5. We have a brilliant local art class for Tots in St Albans called Patchwork Penguin. Combining storytime, messy play and a range of opportunities to create art, the class also ensures that we get the chance to celebrate the seasons, explore favourite books and get messy in a way rather more tricky in the confines of a winter kitchen. It was also the first place Culturebaby learned, a couple of years ago, to sit down in a group and really concentrate on a collective story. Some of our Spring activities were particularly cute and provide a great source of ideas to try again at home. These chicks were made with sponges and a triangle of orange paper and sticky eye, were simple to create even for the smallest artist, and looked so effective. The daffodil was formed from shiny and tissue paper and part of an egg box.

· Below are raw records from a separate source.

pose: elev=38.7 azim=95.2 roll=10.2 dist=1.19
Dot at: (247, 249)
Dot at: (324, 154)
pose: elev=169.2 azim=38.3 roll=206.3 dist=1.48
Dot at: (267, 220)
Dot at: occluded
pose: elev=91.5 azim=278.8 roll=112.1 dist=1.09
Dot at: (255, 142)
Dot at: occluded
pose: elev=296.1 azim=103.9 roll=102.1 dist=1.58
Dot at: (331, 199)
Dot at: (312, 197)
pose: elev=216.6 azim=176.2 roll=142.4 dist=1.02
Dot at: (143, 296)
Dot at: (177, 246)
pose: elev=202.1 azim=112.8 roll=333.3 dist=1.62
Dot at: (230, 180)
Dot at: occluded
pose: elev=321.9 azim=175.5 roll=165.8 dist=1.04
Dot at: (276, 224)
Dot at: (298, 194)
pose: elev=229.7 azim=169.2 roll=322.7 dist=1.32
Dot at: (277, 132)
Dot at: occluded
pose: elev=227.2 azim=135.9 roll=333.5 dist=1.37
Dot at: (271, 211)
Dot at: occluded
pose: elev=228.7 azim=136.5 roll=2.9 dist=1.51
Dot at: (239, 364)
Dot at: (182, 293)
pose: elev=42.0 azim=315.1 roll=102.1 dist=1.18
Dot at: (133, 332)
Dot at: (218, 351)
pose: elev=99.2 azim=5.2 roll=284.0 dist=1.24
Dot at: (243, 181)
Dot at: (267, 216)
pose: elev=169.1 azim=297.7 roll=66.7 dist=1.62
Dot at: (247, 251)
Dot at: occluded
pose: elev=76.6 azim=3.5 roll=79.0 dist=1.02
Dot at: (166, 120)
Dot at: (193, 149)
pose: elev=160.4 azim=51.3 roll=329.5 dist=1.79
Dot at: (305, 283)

6. One of the most accessible ways to learn about the journey from Lent to Easter for tots is through the simple story of the good shepherd, who loves each one of his animals so much that he is prepared to endure great perils to save even one. I wrote about how to create a simple story play set and a couple of great picture book versions of the story here.

 7. In the same post I also talked about how much we enjoyed creating our own Resurrection Garden for Holy Week, complete with live cress as grass and model characters. Over the course of the Easter Triduum we gradually changed the scene, as Jesus died; his friends and family mourned; and ultimately the empty tomb was discovered with Easter Sunday and the Resurrection. You can find further details about this activity and suggested picture book titles here.

8. We almost have a decorative tree for every season these days, but there is little more uplifting than a gorgeous blooming Easter bough decked with symbols of new life to brighten up the room. It's a new tradition for us as a family but one I adore. Paperchase in particular does some absolutely beautiful decorations. Selecting the branches and decorating the tree with our unbreakable items was a lovely shared experience for the family. I'm very much looking forward to doing the same again this year.

9. Themed colour sorting and counting activities are always a good way to engage both the girls in their various interests and provide a versatile material that can be used in different ways. Culturetot has really taken to these miniature wooden eggs, and has spent a lot of time sorting them and putting them into containers. Culturebaby has been using these eggs and a set of numbers to count the correct amounts of eggs into sections of a paint dish. This has really helped with her precision of counting as well as her numeral recognition.

10. One of the girls' favourite joint activities is creating imaginary culinary offerings, hosting picnics and tea parties. I love it when they use materials I have offered them in other contexts (such as our Easter sensory basket) in their own ways. The've been reminiscing about Shrove Tuesday and cooking up rather a few pancakes this week, complete with pom pom yokes. They've also been careering about the house brandishing their easter baskets and collecting a host of unlikely material. I've rarely seen them so occupied for such a long time. A bargain at £1 for a packet from Poundland.

Spring is Coming by Elisabeth Lebret

Spring is coming, spring is coming, birdies build your nest!
Weave together straw and feathers, doing each your best.
Spring is coming, spring is coming
Flowers are coming too.
Daisies, lilies, daffodillies
All are coming through!

Spring is coming, spring is coming 
all around is fair.   
Shimmer, glimmer on the river, joy is everywhere.

Disclaimer: The majority of ideas and materials are our own for these activities, with the exception of the fantastic Safariology models which were sent to us on request for a variety of activities and review purposes over the last year by Asobi Toys UK. We cannot recommend these educational items enough. As mentioned in a previous blog, the gorgeous resurrection garden idea came from this great blog post by The Encouraging Home, and the great Spring art ideas came from the clever and creative Jo at Patchwork Penguin. If you are St Albans based, this is a simply fabulous class for little ones.